(Data provided)

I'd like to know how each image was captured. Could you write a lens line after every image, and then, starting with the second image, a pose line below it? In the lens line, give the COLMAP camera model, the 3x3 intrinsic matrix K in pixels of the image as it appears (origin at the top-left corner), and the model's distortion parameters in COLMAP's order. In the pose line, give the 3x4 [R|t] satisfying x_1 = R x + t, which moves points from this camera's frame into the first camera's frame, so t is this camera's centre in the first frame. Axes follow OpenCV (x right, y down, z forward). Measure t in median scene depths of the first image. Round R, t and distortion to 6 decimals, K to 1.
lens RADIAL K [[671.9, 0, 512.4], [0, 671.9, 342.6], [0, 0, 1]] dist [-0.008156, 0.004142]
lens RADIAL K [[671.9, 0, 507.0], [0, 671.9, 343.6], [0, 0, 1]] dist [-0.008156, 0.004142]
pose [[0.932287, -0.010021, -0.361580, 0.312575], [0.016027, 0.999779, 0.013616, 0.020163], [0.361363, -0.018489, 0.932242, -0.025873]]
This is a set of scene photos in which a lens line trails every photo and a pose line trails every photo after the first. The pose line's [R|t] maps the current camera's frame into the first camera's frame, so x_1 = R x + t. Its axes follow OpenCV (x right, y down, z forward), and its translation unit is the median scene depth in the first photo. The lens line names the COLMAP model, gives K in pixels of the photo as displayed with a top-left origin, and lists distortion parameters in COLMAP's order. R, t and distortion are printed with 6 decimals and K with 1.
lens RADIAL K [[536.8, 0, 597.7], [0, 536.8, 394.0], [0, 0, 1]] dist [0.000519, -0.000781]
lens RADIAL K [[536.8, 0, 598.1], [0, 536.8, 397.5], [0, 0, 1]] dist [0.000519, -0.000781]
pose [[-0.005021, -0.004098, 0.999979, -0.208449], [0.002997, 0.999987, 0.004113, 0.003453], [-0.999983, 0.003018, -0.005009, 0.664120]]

(End Data provided)

**Work order**.
Write out exactly each line of the entries, starting at the one containing "This is a set" and finishing with the last line.

**Result**.
This is a set of scene photos in which a lens line trails every photo and a pose line trails every photo after the first. The pose line's [R|t] maps the current camera's frame into the first camera's frame, so x_1 = R x + t. Its axes follow OpenCV (x right, y down, z forward), and its translation unit is the median scene depth in the first photo. The lens line names the COLMAP model, gives K in pixels of the photo as displayed with a top-left origin, and lists distortion parameters in COLMAP's order. R, t and distortion are printed with 6 decimals and K with 1.
lens RADIAL K [[536.8, 0, 597.7], [0, 536.8, 394.0], [0, 0, 1]] dist [0.000519, -0.000781]
lens RADIAL K [[536.8, 0, 598.1], [0, 536.8, 397.5], [0, 0, 1]] dist [0.000519, -0.000781]
pose [[-0.005021, -0.004098, 0.999979, -0.208449], [0.002997, 0.999987, 0.004113, 0.003453], [-0.999983, 0.003018, -0.005009, 0.664120]]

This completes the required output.